A few short days. All that my father had left from the cards dealt to him 86 years ago. I returned to his bedside, holding his hand until the end of the visiting hour. I left reluctantly, trying not to think too much about my return tomorrow. Perhaps he would be less conscious than today, and I would simply have to deal with that. Living was becoming too hard for him now. My heart was heavy as I drove home.

That night, the longed-for change in the weather arrived. Opening a window to let in the cooler air, I glanced at the power line outside. Sitting on it, in the drizzle, was the tawny. I continued to watch, even as I heard the rain thrumming more heavily on the roof. The poor bird soon looked soaked, huddling into itself, clasping the wire tightly as it swayed in the increasing wind. But still it perched there. I was the first to move away, and as I took one last look at the drenched creature, I sensed that it was going to stay there all night, keeping watch over me.

Just after midnight, I awoke, immediately aware of two things. Firstly, the rain had stopped. Secondly, my phone was ringing in the study. I answered it on the fourth ring, one split second allowing me to compose myself before answering, as I recognised my brother’s name as the caller.

‘Is there news?’ I asked breathlessly.

He relayed that a doctor had informed him that Dad had passed away. I crumpled to the floor, the phone still to my ear, and that is where my husband found me. He held me while I cried my first soft tears.

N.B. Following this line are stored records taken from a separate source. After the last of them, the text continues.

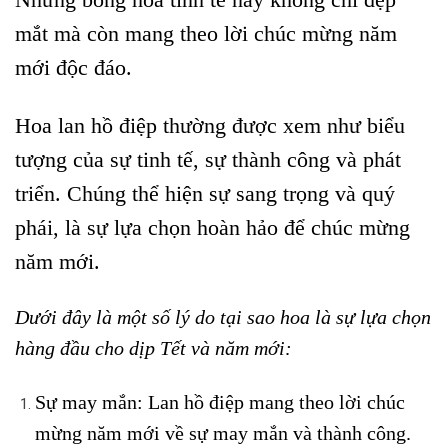
Những bông hoa tinh tế này không chỉ đẹp
mắt mà còn mang theo lời chúc mừng năm
mới độc đáo.
Hoa lan hồ điệp thường được xem như biểu
tượng của sự tinh tế, sự thành công và phát
triển. Chúng thể hiện sự sang trọng và quý
phái, là sự lựa chọn hoàn hảo để chúc mừng
năm mới.
Dưới đây là một số lý do tại sao hoa là sự lựa chọn
hàng đầu cho dịp Tết và năm mới:
Sự may mắn: Lan hồ điệp mang theo lời chúc
mừng năm mới về sự may mắn và thành công.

My head was reeling with how quickly the end had come; Dad had only lasted ‘hours’ after all. Somehow, we managed to make plans to meet later in the day, and I hung up, heartbroken. Through my grief however, an image of the tawny came into my mind, as it had looked earlier that evening. Wet, cold, but also stoic; showing me that a strength can be found within, even when the worst in life hits. The bird’s return at this time could not just be a coincidence. Somehow it was connected to my father, I was sure.

Late morning, my head cloudy after little rest, I set off to meet my brothers. As I passed the gum tree, my eyes were drawn to a fleck of colour on the ground at its base. It was a mottled feather, from the tawny. I picked it up, stroking the soft vanes.

‘Thank you,’ I whispered, glancing at the nest.

The ache for my father was raw, but a sense of peace came from the understanding that gentle surprises await us in life. Sometimes, they require great patience to be discovered, and a little luck, like the nest in the gum tree. Sometimes they need to be unearthed, like the potatoes waiting to be pulled from the darkness of the soil. Sometimes they are handed to us generously, a precious offering to be embraced, like the return of the tawny at that time.

I carried the feather with me through the difficult days and weeks that followed. I have it still, sitting on a shelf on my desk: a reminder of a great man, a connection between a father and daughter, and a tangible symbol that even in grief, miracles are possible.